Berns used MRI scans and a relatively new technique called diffusion tensor imaging, which maps the brain's areas of "white matter"—the tissue that carries nerve signals to and from neurons in different parts of the brain. For comparison, he did the same scans on two preserved brains of Tasmanian devils, the closest living relative of the thylacine.

Tasmanian Devil
The Tasmanian devil is the closest living relative to the thylacine, but it stands on the brink of extinction from habitat loss and disease. Wayne McLean / Wikimedia

Compared to its devil cousins, Berns says, the thylacine had a larger and more complex-looking frontal lobe. This would allow the animals a grasp of complex planning, which would be necessary for an apex predator that must constantly hunt for its food. This is in contrast to the Tasmanian Devil, Berns says, which usually scavenges its meals and wouldn’t necessarily need the same planning and hunting skills.

"When the thylacines were alive they were dismissed as stupid animals," Berns says. "[These results] would suggest otherwise."

Like the rest of an animal's body, the brain evolves as necessary to fill a certain environmental niche, Berns says. However, how exactly this process works outside of primates and lab animals has remained largely unstudied. "One of the things that I hope comes out of this is a better understanding of an animal's relationship between its environment and its brain," he says. "Not many people study the brains of wild animals.”

To remedy that, Berns launched a project called the "Brain Ark" two months ago in collaboration with Kenneth Ashwell, a neuroscientist at the University of New South Wales. Ultimately, the Ark seeks to create a digital archive of animal brain scans that scientists can study from anywhere in the world. So far, he's scanned about a dozen brains, he says.

Ashwell is particularly interested in seeing how the neural evolutionary tree can be mapped with more data from other species, living and extinct. Scans his team has done of Australia's short-beaked echidna show a similar neural architecture to the thylacine, meaning that the brain circuits of these two animals could have evolved in a common ancestor more than 200 million years ago. He also hopes that further scans could help scientists learn more about the poorly understood social behavior of the thylacine, and how it compares to living marsupials.

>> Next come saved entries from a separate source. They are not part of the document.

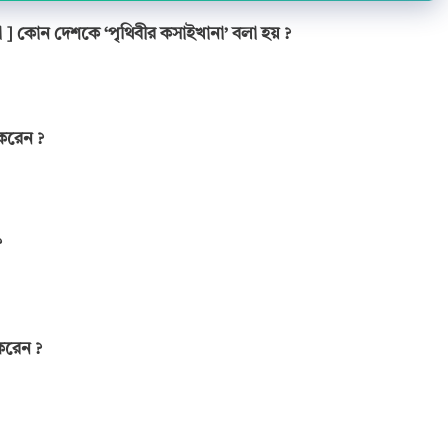
া
]
কোন দেশকে
‘
পৃথিবীর কসাইখানা
’
বলা হয়
?
র করেন
?
?
 করেন
?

But the insights these scans could provide go beyond rare and fascinating animals long dead. Leah Krubitzer, an evolutionary neurobiologist at the University of California at Davis who was not involved in the study, says that similar studies of living and extinct and species will allow scientists to not only help map how animal brains have evolved—but also shed new insights on how the human brain evolved, and what exactly makes it so unique.

"I can't think of a better thing that could be funded," Krubitzer says. "This is part of our own history."

Correction, January 23, 2017: This article initially stated that Benjamin was a marsupial, but not a mammal. Marsupials are mammals that are typically born before they are fully developed, and continue developing in their mother's pouch.